A ground-water supply to be adequate and dependable requires the concurrent conditions of suitable underground beds of porous material, which act as a storage reservoir, and a sufficiently permeable surface and sufficiently large tributary drainage area to replenish the aquifer. This combination of conditions is relatively infrequent.
In addition, ground-water, as a rule, is harder than surface water, although a high degree of purity from a bacteriological viewpoint.
There is a not uncommon misunderstanding regarding ground-water arising from the failure to recognize the fact that an aquifer to provide a given ground-water supply requires a surface area drainage area of at least equal to and sometime greater than that which would be required for the same supply derived from natural surface runoff.
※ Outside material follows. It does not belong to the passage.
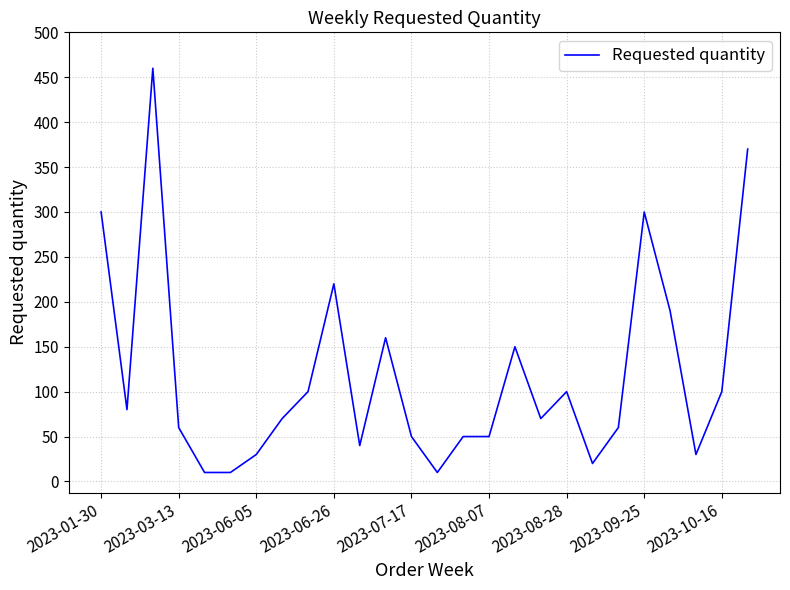

Reading left to right, transcribe all the data shown in this chart.

300	80	460	60	10	10	30	70	100	220	40	160	50	10	50	50	150	70	100	20	60	300	190	30	100	370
Lacking this, an aquifer may provide abundant supply for a time bur gradually fails through lack of replenishment. While there are areas from which limited ground-water supplies can be obtained in the vicinity of Rochester, There is apparently none having the requisite underground storage capacity and surface intake area for so large a supply as is required. Even if ground-water of adequate quantity and suitable quality was obtainable, it would require pumping, whereas an adequate supply can be obtained from the Hemlock system without pumping.